Gouranga Deb fraudulently took on a council tenancy in 2011 without telling Islington that he had bought a home in nearby Haringey in the time between applying for council housing and being offered a home.
Throughout his tenancy, Mr Deb then failed to tell the council he owned the three-bedroom property, which was big enough for his family.
Instead, he let it for up to £2,000 a month while claiming full housing benefit for the council tenancy and pocketing the proceeds.
Islington Council discovered the fraud when Mr Deb applied to buy the council home, at a significant discount, through the national RtB scheme.
The local authority said that as demand for council homes vastly outstrips the number of properties available, Mr Deb’s actions deprived others on the social housing waiting list of a place to call home.
Mr Deb had previously been given a suspended sentence of two years, plus 30 rehabilitative activity days and 250 hours of unpaid work after pleading guilty to four counts of fraud at Snaresbrook Crown Court in December 2022.
Islington Council was then able to recover the money by pursuing financial recompense under the Proceeds of Crime Act and was awarded what is believed to be one of the largest figures granted to a council in a case of housing fraud.
Mr Deb was subsequently ordered to pay back £242,705 plus £18,000 in costs at Snaresbrook Crown Court earlier this month.
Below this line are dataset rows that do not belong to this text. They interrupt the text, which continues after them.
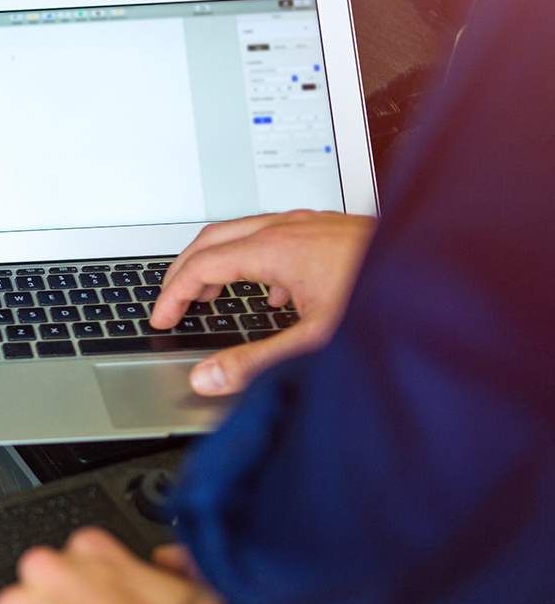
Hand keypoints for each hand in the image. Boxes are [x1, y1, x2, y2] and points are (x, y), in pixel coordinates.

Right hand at [150, 210, 373, 395]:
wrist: (442, 276)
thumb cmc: (390, 301)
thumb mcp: (314, 341)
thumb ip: (254, 362)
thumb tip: (208, 378)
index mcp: (276, 249)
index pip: (201, 265)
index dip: (173, 294)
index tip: (161, 318)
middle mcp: (288, 229)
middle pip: (212, 239)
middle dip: (183, 271)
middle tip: (169, 301)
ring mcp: (309, 225)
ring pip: (241, 232)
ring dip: (215, 262)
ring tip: (208, 295)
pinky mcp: (327, 231)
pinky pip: (271, 235)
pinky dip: (250, 259)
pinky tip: (270, 291)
Una O’Halloran, executive member for homes and neighbourhoods at Islington Council, said: “Council homes change lives, and we will not tolerate any activity that deprives people in genuine need of a safe, decent and affordable place to call home.
“Our housing investigations team work tirelessly to deliver results like this and will always take action against the small minority of people who try to cheat the system, to make sure council homes are going to people who really need them.
“At a time when people in Islington, like all London boroughs, are facing a housing crisis and there is huge demand for council homes, this is an excellent result for our residents.”
In the past six months, the council’s housing investigation team has already recovered 36 properties that were being fraudulently let, which will now be offered to people in genuine need.
Earlier this year, L&Q revealed it had recovered 143 homes over the past year as the association tackled property misuse.
Nationally, it is estimated that every property subject to tenancy fraud costs the public purse £42,000.
In May, a non-executive director at the Tenancy Fraud Forum accused the English regulator of “turning a wilful blind eye” to tenancy fraud and said it has “lost sight of the real victims”.
Alan Bryce, former head of counter-fraud at the Audit Commission, called on the Regulator of Social Housing to acknowledge the true extent of tenancy fraud and take the issue seriously.
In response, a spokesperson for the regulator said: “We take the issue of tenancy fraud seriously, and landlords must act on their responsibility to detect and manage it.
“We set standards that landlords need to deliver. They must have robust processes in place for tenancy fraud and actively tackle the issue. A significant case of fraud may impact on their ability to meet our standards, and in these cases we take appropriate action in line with our remit.”